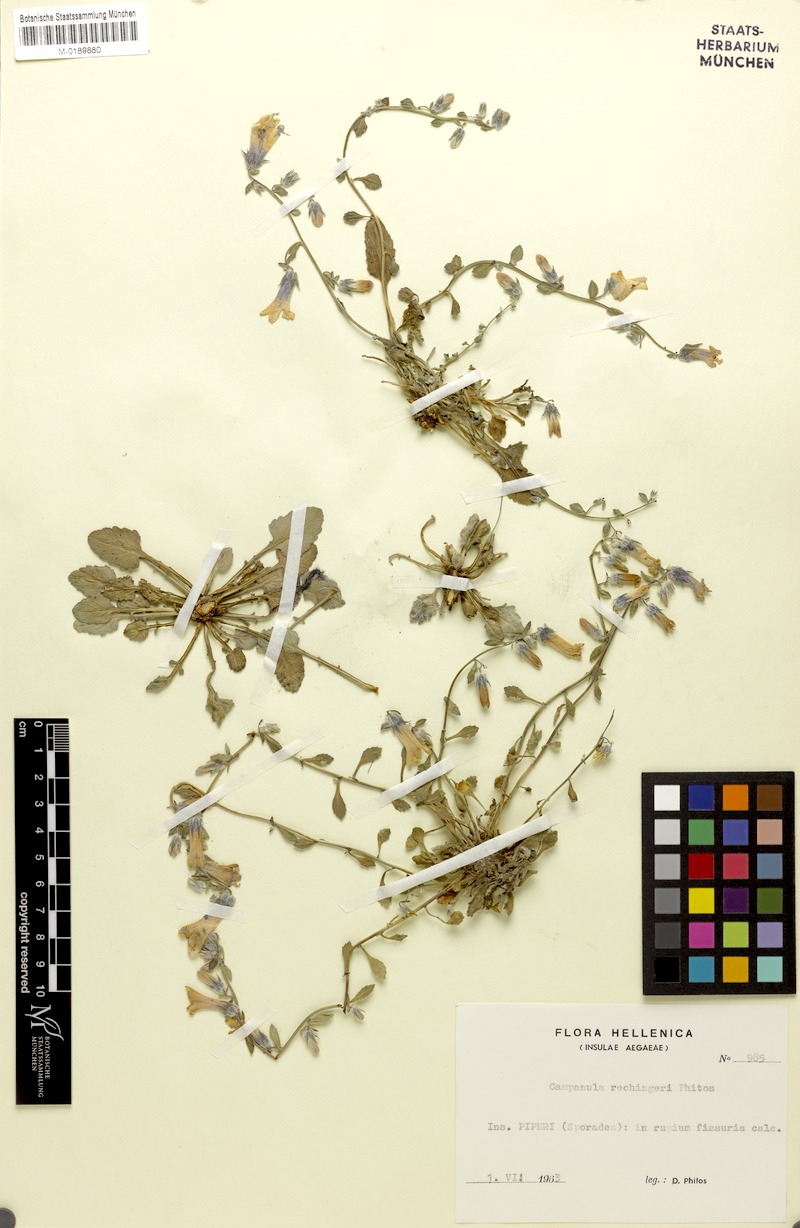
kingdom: Plantae
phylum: Tracheophyta
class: Magnoliopsida
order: Asterales
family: Campanulaceae
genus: Campanula
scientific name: Campanula rechingeri
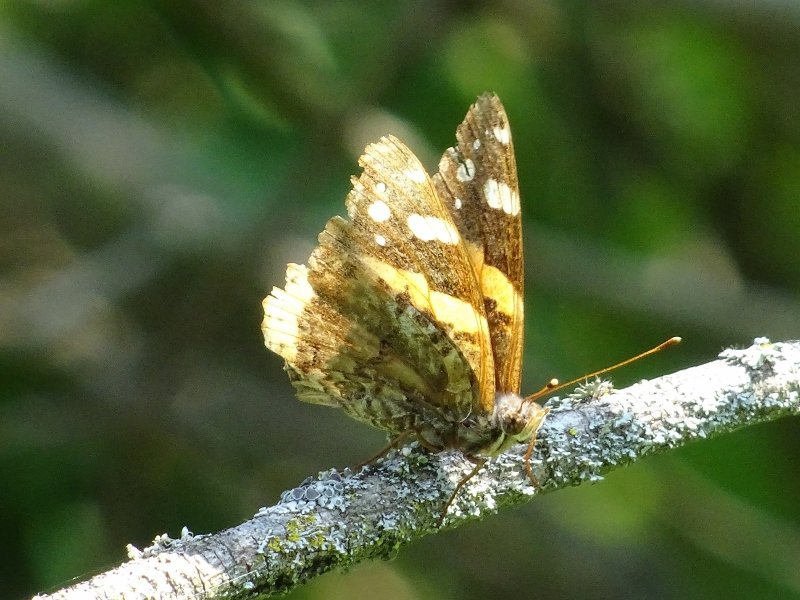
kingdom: Animalia
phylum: Arthropoda
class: Insecta
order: Lepidoptera
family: Nymphalidae
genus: Vanessa
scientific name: Vanessa atalanta
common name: Red Admiral
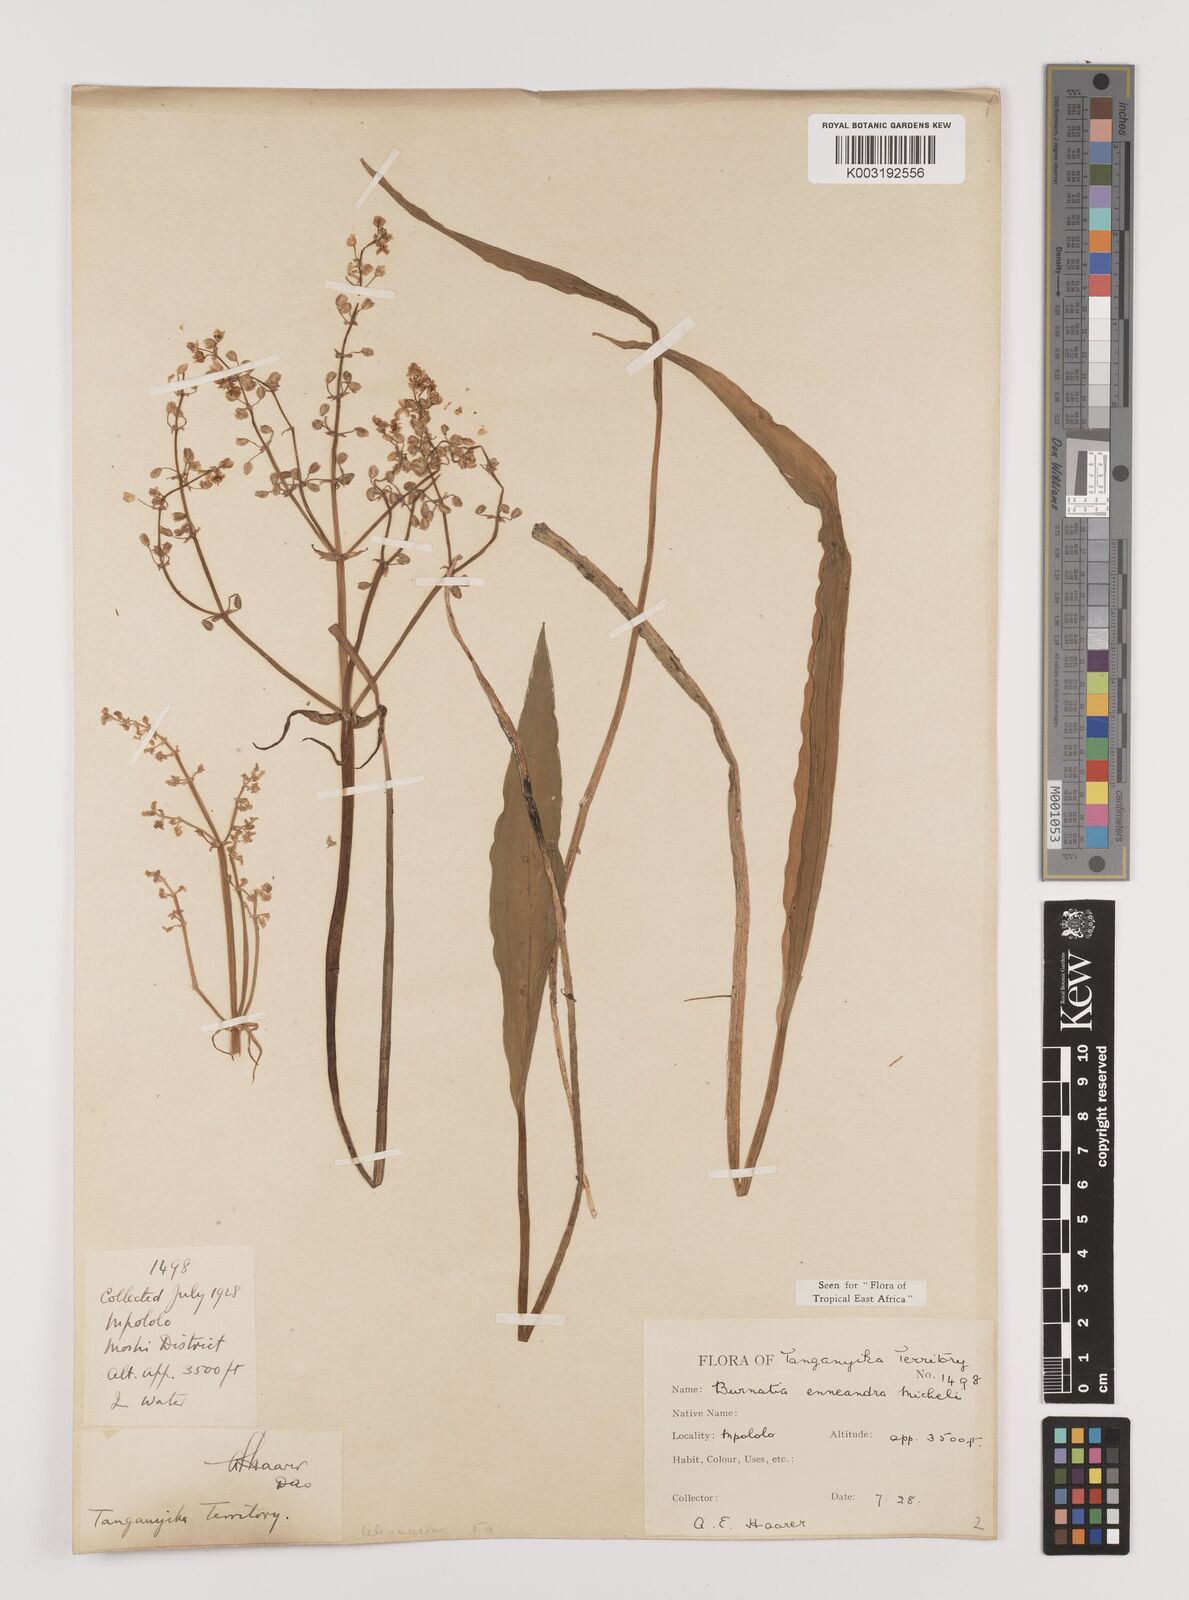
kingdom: Plantae
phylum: Tracheophyta
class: Liliopsida
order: Alismatales
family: Alismataceae
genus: Burnatia
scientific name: Burnatia enneandra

---+---

### PROBLEM STATEMENT
In the stretch from the line containing "class: Insecta" through the end of the material, rename "scientific name" to "binomial" and give those lines again with nothing else changed. Leave the pictures out of your answer.

### TASK ANSWER
class: Insecta
order: Lepidoptera
family: Nymphalidae
genus: Vanessa
binomial: Vanessa atalanta
common name: Red Admiral
kingdom: Plantae
phylum: Tracheophyta
class: Liliopsida
order: Alismatales
family: Alismataceae
genus: Burnatia
binomial: Burnatia enneandra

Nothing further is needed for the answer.